Berlin. Ein Oberverwaltungsgericht hat die 2G-Regel im Einzelhandel gekippt. Der Vorstandsvorsitzende des Weltärztebunds stößt sich an den Entscheidungen der “kleinen Richterlein“ - und wird dafür kritisiert.

Der Vorstandsvorsitzende des Weltärztebunds, Frank Ulrich Montgomery, hat Richter für einige Urteile zu Corona-Regeln kritisiert und damit eine Debatte auf Twitter ausgelöst.

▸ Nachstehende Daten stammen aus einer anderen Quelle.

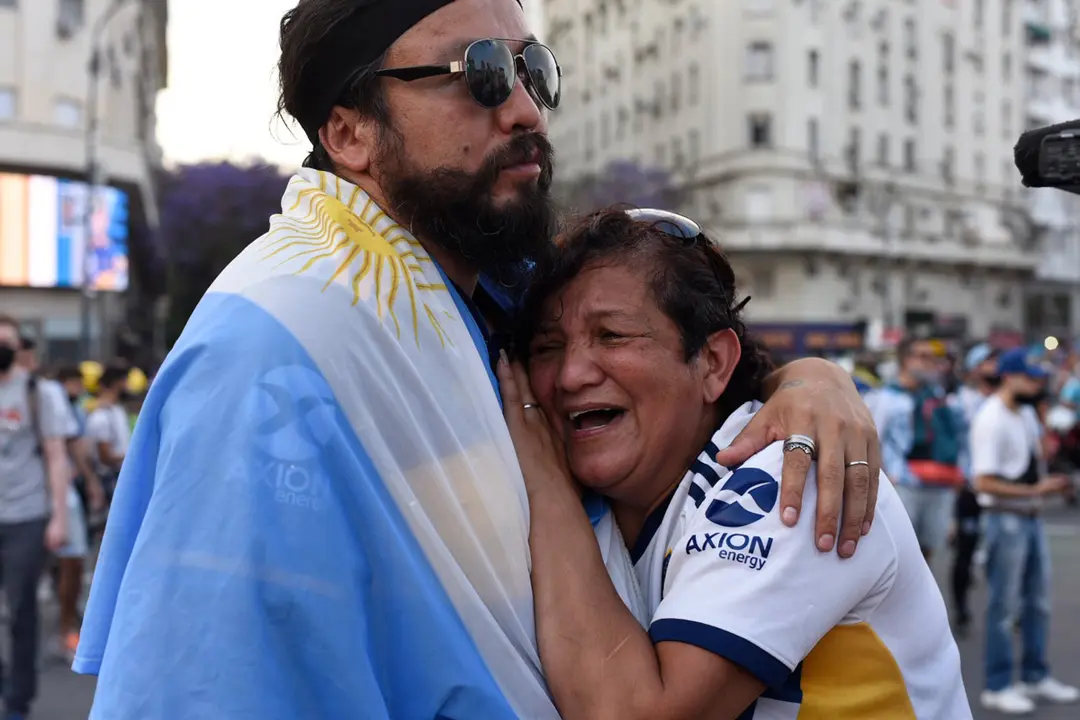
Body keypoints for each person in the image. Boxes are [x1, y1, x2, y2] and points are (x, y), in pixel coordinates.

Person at [74, 1, 882, 717]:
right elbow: (204, 683)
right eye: (481, 74)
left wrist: (808, 380)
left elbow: (684, 349)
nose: (527, 109)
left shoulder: (494, 291)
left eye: (533, 68)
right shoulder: (274, 347)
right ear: (349, 132)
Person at [497, 208, 970, 719]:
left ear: (714, 363)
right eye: (548, 347)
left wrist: (544, 483)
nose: (570, 375)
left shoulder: (791, 470)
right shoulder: (601, 494)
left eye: (612, 335)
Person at [972, 348, 1079, 714]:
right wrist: (1038, 490)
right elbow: (983, 482)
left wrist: (1044, 482)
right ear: (1009, 377)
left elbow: (1027, 463)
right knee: (1004, 606)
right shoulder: (992, 418)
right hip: (1006, 518)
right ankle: (998, 683)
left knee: (1038, 604)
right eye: (1030, 378)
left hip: (1027, 517)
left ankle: (1035, 675)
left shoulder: (1024, 415)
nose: (1036, 384)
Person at [0, 316, 74, 720]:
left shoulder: (36, 392)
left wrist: (58, 518)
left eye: (7, 341)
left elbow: (56, 456)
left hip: (26, 517)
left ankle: (18, 700)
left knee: (21, 608)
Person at [875, 337, 964, 561]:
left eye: (934, 358)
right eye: (923, 357)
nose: (931, 363)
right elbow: (874, 438)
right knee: (900, 548)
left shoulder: (939, 397)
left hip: (939, 480)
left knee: (929, 547)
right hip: (904, 481)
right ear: (906, 360)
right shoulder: (886, 397)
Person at [51, 365, 105, 661]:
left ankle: (66, 630)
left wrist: (91, 482)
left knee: (72, 562)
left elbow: (75, 448)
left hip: (63, 496)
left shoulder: (62, 405)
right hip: (28, 501)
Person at [949, 342, 998, 636]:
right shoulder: (959, 402)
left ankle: (1007, 611)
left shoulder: (1011, 402)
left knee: (999, 551)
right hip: (969, 485)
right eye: (987, 362)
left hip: (999, 488)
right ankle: (962, 611)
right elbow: (953, 443)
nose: (993, 368)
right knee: (964, 552)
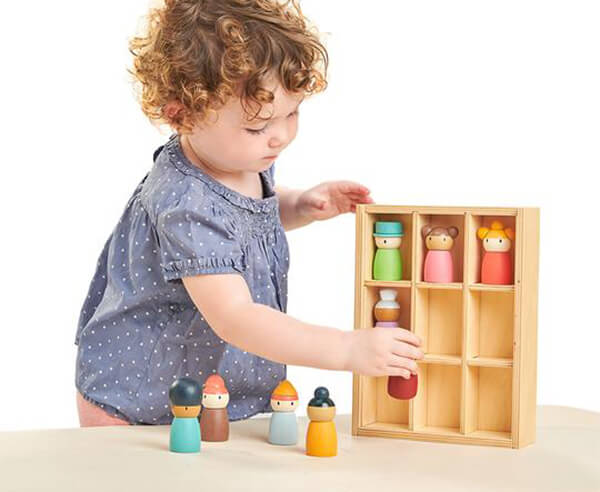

"Ich stoße mich daran, dass kleine Richterlein sich hinstellen und wie gerade in Niedersachsen 2G im Einzelhandel kippen, weil sie es nicht für verhältnismäßig halten", sagte Montgomery der "Welt". Da maße sich ein Gericht an, etwas, das sich wissenschaftliche und politische Gremien mühsam abgerungen hätten, mit Verweis auf die Verhältnismäßigkeit zu verwerfen. "Da habe ich große Probleme. Es gibt Situationen, in denen es richtig ist, die Freiheitsrechte hinter das Recht auf körperliche Gesundheit - nicht nur der eigenen Person, sondern Aller - einzureihen. Und eine solche Situation haben wir", betonte der Ärztevertreter.

Meinungen zu Montgomery

Auf Twitter gab es viel Kritik an Montgomerys Aussage und Wortwahl. Die CDU-Politikerin Karin Prien, Wissenschaftsministerin in Schleswig-Holstein, schrieb: "Richter zu diskreditieren, weil man (vorläufige) Entscheidungen für falsch hält oder sie nicht versteht, ist anmaßend und zeugt von mangelnden Rechtsstaatsverständnis."

Auch Bundesjustizminister Marco Buschmann wies Kritik an Richtern wegen Urteilen zu Corona-Regeln zurück. "Deutschland kann stolz sein auf seine hervorragend qualifizierte und unabhängige Richterschaft. Sie öffnet den Zugang zum Recht und erweckt die Idee des Rechtsstaats zum Leben", schrieb der FDP-Politiker am Sonntagabend auf Twitter. "Daher verdient sie Respekt - und zwar unabhängig davon, ob dem Betrachter jede Entscheidung gefällt", fügte Buschmann hinzu.

Gericht: FFP2-Pflicht ist möglich

Das Niedersächsische Oberverwaltungsgericht hatte am 16. Dezember die 2G-Regel im Einzelhandel des Bundeslandes gekippt. Die Maßnahme sei zur weiteren Eindämmung des Coronavirus nicht notwendig und auch nicht mit dem allgemeinen Gleichheitsgrundsatz vereinbar, entschied das Gericht. Unter anderem beanstandete der Senat, dass verlässliche und nachvollziehbare Feststellungen zum tatsächlichen Infektionsrisiko im Einzelhandel fehlten. Zudem könnte der Staat Kunden auch im Einzelhandel verpflichten, eine FFP2-Maske zu tragen. Dies würde das Infektionsrisiko derart absenken, "dass es nahezu vernachlässigt werden könne", erklärte das Gericht.

Bund und Länder hatten am 2. Dezember beschlossen, dass bundesweit und unabhängig von der Inzidenz 2G im Einzelhandel gelten soll. Ausnahmen von der 2G-Regel gelten für Geschäfte des täglichen Bedarfs, also etwa Supermärkte und Drogerien.